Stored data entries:

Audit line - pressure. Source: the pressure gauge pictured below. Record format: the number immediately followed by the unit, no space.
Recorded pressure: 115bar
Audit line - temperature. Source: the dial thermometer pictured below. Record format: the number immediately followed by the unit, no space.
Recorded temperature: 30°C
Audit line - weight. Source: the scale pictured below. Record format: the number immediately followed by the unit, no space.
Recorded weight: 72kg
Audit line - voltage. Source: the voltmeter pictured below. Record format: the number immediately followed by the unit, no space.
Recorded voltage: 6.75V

---

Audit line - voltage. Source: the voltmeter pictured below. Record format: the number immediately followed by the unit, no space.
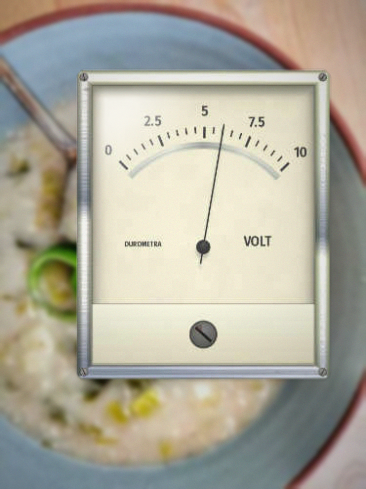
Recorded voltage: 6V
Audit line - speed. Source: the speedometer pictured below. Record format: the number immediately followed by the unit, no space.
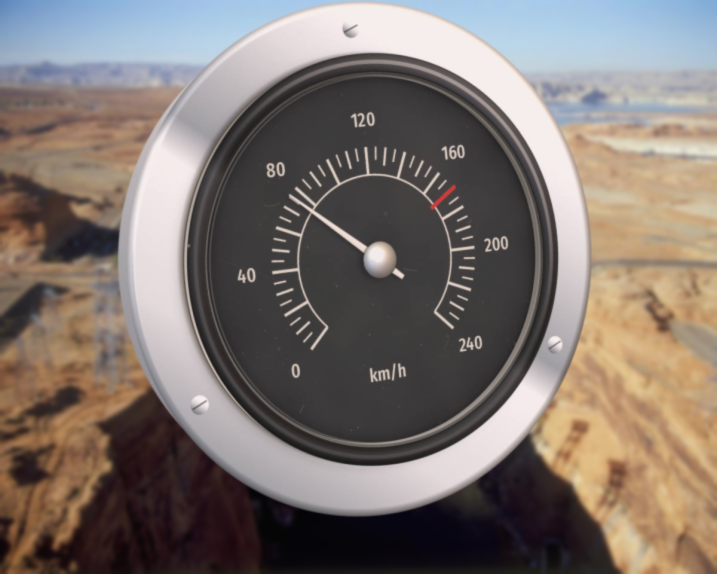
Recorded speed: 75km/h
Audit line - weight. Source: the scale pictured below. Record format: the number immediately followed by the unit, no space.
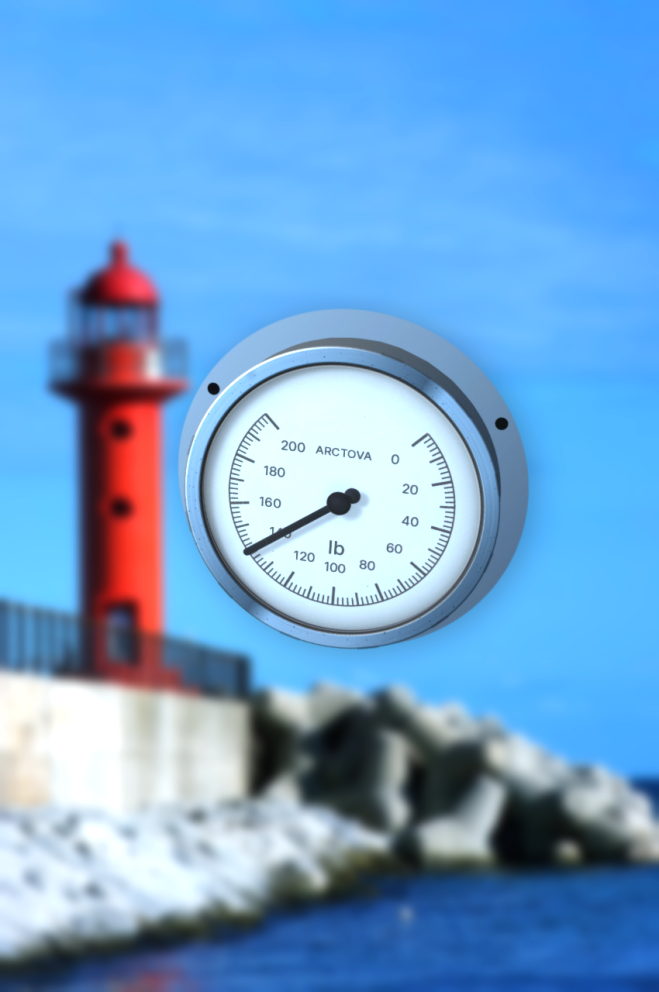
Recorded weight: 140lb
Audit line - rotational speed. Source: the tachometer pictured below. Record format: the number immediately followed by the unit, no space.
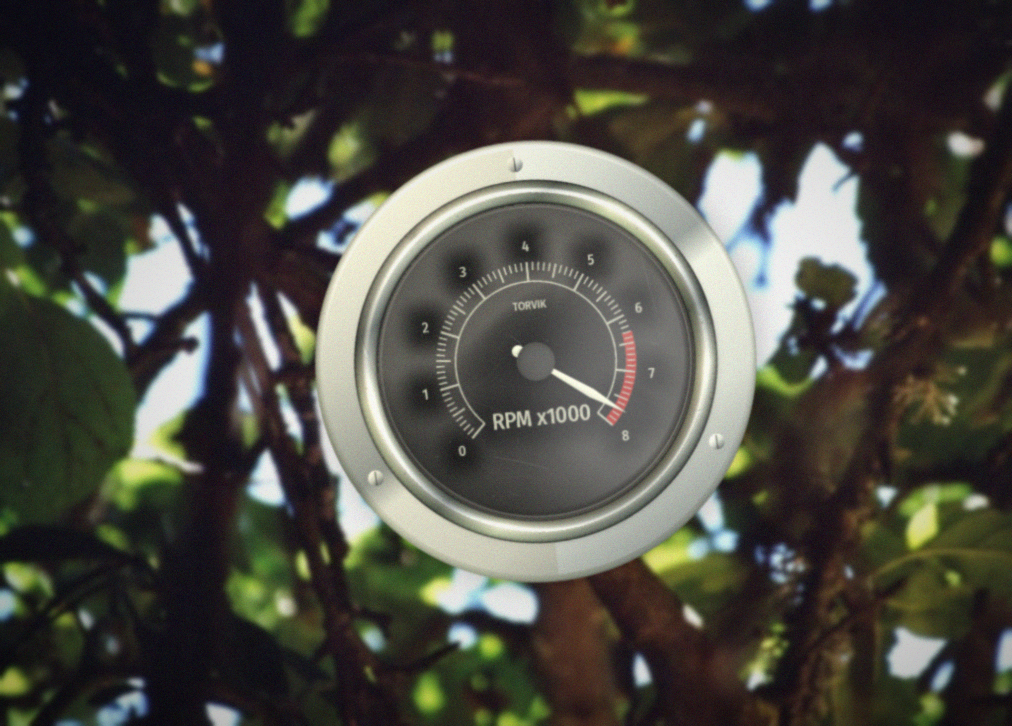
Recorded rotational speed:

§ Activity
Rewrite the lines from the one containing "Audit line - temperature." through the one containing "Recorded weight: 72kg", inclusive, substituting "Entry format" for "Record format" and leaving all else unchanged.

§ Task answer
Audit line - temperature. Source: the dial thermometer pictured below. Entry format: the number immediately followed by the unit, no space.
Recorded temperature: 30°C
Audit line - weight. Source: the scale pictured below. Entry format: the number immediately followed by the unit, no space.
Recorded weight: 72kg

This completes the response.